Text block:
···
# Solved: Recent documents in win 8



## SuperBobby (Jan 10, 2011)

When I open Word 2013 on my new(ish) Windows 8 PC I get a message "Your administrator has turned off the recent document list." I AM the administrator and if I turned off the recent document list it was a mistake! It definitely used to work but I have no recollection of switching it off and cannot find how to switch it back on. Please help.


----------



## Macboatmaster (Jan 15, 2010)

*Step 1*: Click File menu and then Options menu.
*Step 2*: In the Option window, click the Advanced Options then scroll down to the Display section
*Step 3*: Mark the check box with caption as "Quickly access this number of Recent Documents" and also specify the number of documents.
*Step 4*: Step 4: Click Ok button for confirm and save the changes.


----------



## SuperBobby (Jan 10, 2011)

Thanks for that - sounds good but, unfortunately, the heck box you refer to is grayed out and cannot be activated. (I have the same problem with the other Office 2013 applications).


----------



## Macboatmaster (Jan 15, 2010)

please see screenshot
have you set a number

AND if that does not fix it try this
*Windows 8*


Press the Windows logo key + X to see a list of commands and options. (Basically a quick way to get to *Programs and Features* in Control Panel.)
Click *Programs and Features*.
Click the Office program you want to repair, and then click *Change*.
Do one of the following:

In Office 2010, click *Repair* > *Continue*.
In Office 2013, click either *Quick Repair* or *Online Repair*. QUICK REPAIR is the one to try 
You might need to restart your computer after the repair is complete.


----------



## TerryNet (Mar 23, 2005)

Right click on an empty part of the Taskbar - Properties - Jump Lists tab. Options look OK there?


----------



## SuperBobby (Jan 10, 2011)

Thanks for coming back so quickly. I couldn't put a number in because that option was also grayed out. I tried the Quick Repair as you suggested but tna. I then tried the Online repair with the same result. I think there is something you need to understand about me - when I screw something up I REALLY screw it up!


----------



## SuperBobby (Jan 10, 2011)

Terry, I had already tried that (should have mentioned) - the 'Store and display' box is grayed out. The 'Store Recent Programs' box is checked and allows itself to be unchecked/checked as desired. I'm starting to wonder if this PC knows who the administrator is? (How could it have forgotten?)


----------



## Macboatmaster (Jan 15, 2010)

I am unsure it will make any difference but see what is the setting please using the built in system admin account
http://www.eightforums.com/tutorial...rator-account-enable-disable-windows-8-a.html

enable the account as shown in an elevated cmd prompt, log in with that account and then see what is the setting in question for the docs

Also try this

Browse to the *Word 2013* folder "C:\Program Files (x86)\Microsoft Office\Office15." *Note:* If Microsoft Office is not listed under "Program Files (x86)", look under just "Program Files".
 2. Right-click WINWORD.EXE and select "Run as Administrator" to open *Word 2013* with Administrative rights

now try the recent docs


----------



## SuperBobby (Jan 10, 2011)
···
(Human keypoint data)

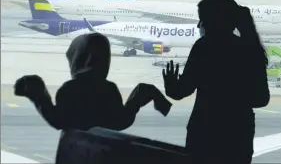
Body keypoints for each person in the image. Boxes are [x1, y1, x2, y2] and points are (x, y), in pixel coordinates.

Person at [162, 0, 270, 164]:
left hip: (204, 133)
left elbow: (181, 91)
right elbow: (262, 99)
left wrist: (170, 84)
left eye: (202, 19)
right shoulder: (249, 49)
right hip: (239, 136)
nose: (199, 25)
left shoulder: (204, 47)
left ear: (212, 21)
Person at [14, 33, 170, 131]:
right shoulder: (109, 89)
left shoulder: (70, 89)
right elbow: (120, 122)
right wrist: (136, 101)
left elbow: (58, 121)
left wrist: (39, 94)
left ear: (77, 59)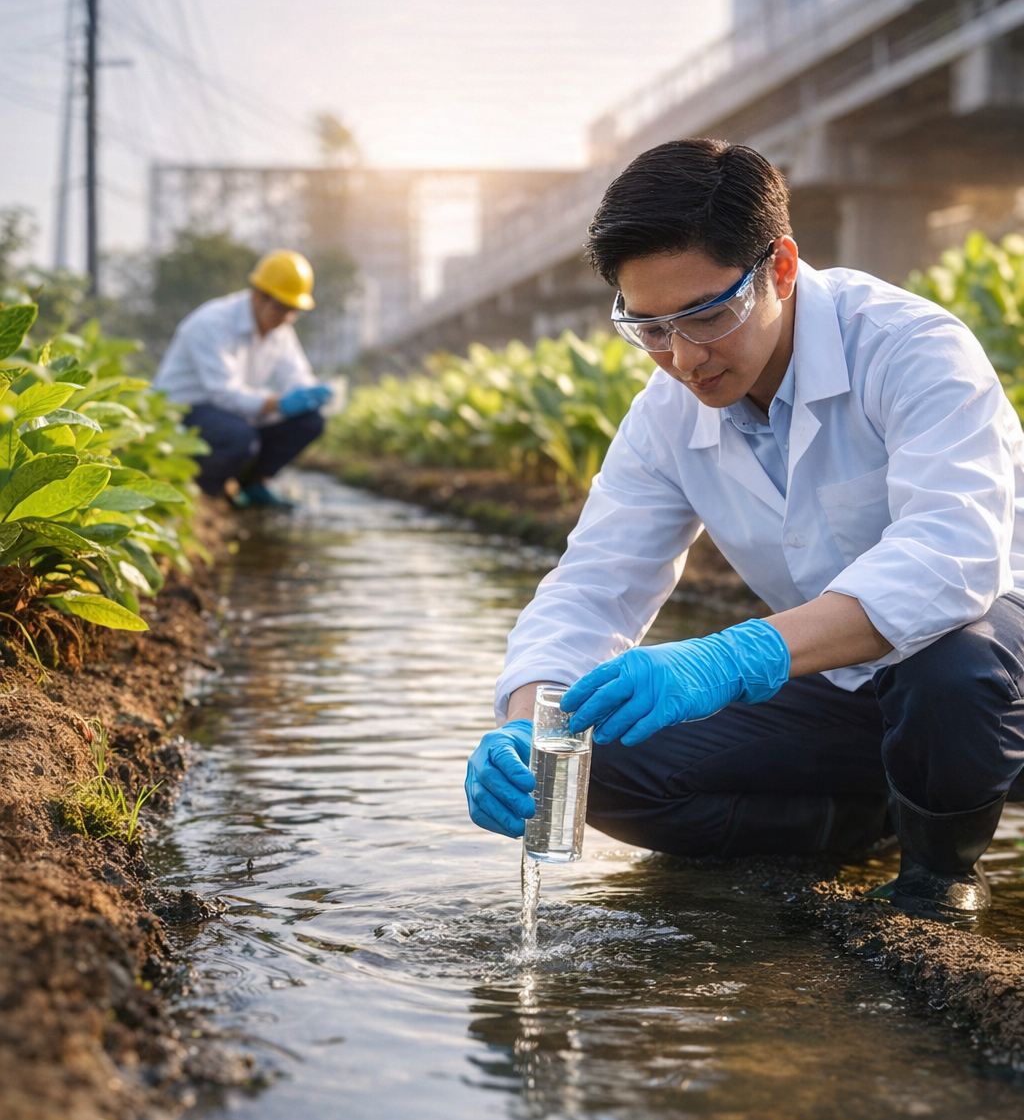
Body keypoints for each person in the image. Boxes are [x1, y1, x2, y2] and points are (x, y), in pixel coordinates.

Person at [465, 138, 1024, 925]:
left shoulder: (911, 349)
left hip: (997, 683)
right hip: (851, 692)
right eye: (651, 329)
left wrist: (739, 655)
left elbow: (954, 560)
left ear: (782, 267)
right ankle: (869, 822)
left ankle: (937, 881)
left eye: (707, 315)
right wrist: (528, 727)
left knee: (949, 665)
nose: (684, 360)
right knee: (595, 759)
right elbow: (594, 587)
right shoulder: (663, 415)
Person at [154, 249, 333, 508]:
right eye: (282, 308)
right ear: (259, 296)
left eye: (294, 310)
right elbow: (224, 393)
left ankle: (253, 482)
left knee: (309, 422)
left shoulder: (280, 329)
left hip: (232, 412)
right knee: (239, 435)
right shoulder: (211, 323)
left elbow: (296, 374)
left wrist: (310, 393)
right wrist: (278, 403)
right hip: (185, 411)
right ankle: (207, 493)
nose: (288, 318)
···
What is expected: Continue the forum thread about Word 2013's grayed-out recent documents list from the point where it stops.

Written response:
Using the built-in admin account the recent docs are absolutely fine (and can be adjusted at will). Running WINWORD.EXE as administrator from my own account leaves me with my original problem. 
Out of interest I just logged into my wife's account (standard user). Not only were the recent documents there but they were all MINE! Should I change sex?
Seriously, is this possibly something amiss with Win 8 rather than Office do you think?


----------



## TerryNet (Mar 23, 2005)

What is happening with the jump lists for other applications, such as Notepad and a browser? That answer should indicate whether this is a Windows or Office issue.


----------



## SuperBobby (Jan 10, 2011)

Good question (I never use notepad)! When people talk about 'jump lists' hat, exactly do they mean? If that means the list of possible filenames that appears when you start typing then it's working just fne in notepad (Ijust tried it) and Firefox. Back to an office problem then?


----------



## TerryNet (Mar 23, 2005)

Jump lists are the menus that result when you right click on an icon in the Task Bar. For Office applications it includes, normally, Recent files and any Pinned files. It's kinda clear that I went off on the wrong track.  Sorry.


----------



## Macboatmaster (Jan 15, 2010)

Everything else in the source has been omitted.